Bertha Kapeen was awarded the Ballina Electorate's Woman of the Year at the Ballina RSL Club yesterday.
Bertha Kapeen was awarded the Ballina Electorate's Woman of the Year at the Ballina RSL Club yesterday.

Recognition for reluctant recipient

By JAMIE BROWN jamie.brown@northernstar.com.au WHEN Ballina's Bertha Kapeen was presented with the Ballina Electorate's Woman of the Year award yesterday, she shed a public tear.

That's a rare thing for the stalwart supporter of indigenous rights and education.

"My mother never said, 'look at me', or 'give me money'," reflected Bertha's youngest daughter, Monica.

"She always told us: 'Being Aboriginal you need knowledge to compete. Being a black woman you need to be smarter'.

"Her reward has always been education and knowledge.

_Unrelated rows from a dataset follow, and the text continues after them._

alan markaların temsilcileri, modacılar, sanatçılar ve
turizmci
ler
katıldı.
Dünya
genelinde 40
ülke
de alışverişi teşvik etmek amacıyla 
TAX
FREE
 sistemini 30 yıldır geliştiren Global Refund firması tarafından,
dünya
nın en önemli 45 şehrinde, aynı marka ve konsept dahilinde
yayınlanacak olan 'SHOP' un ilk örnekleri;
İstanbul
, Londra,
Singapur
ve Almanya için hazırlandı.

But today's award is a great honour."

Born under a big fig tree on Cabbage Tree Island, Bertha - one of 13 children - wasn't allowed to attend white schools.

When her parents moved to North Lismore, just a stone's throw from the local primary school - now Richmond River High - Bertha was forced to take a train to the Cubawee Aboriginal school near Tuncester, where she learned to do her own washing and cooking and very little of the three Rs.

"I didn't want my eight children to go through what I went through," said Bertha yesterday.

Bertha and her family moved back to the island of her birth, just outside Wardell, where she became the first indigenous postmistress, receiving a letter from the Queen for her efforts.

But when time came to move off the island and into Ballina, Bertha and her husband David required permission from authorities.

And when they made the move to their home in Kerr Street they were caught in the middle: Labelled 'uptown niggers' by the Aboriginal community and 'filthy blacks' by the whites, according to Monica.

Bertha ignored the taunts and sent her children to school: Her youngest to the Fox Street Pre-School and the elder ones to primary and high school. She joined every committee on every school and worked tirelessly to communicate the need for equal education among black and whites.

"What I do," said Bertha, "I do for the whole of the Aboriginal community."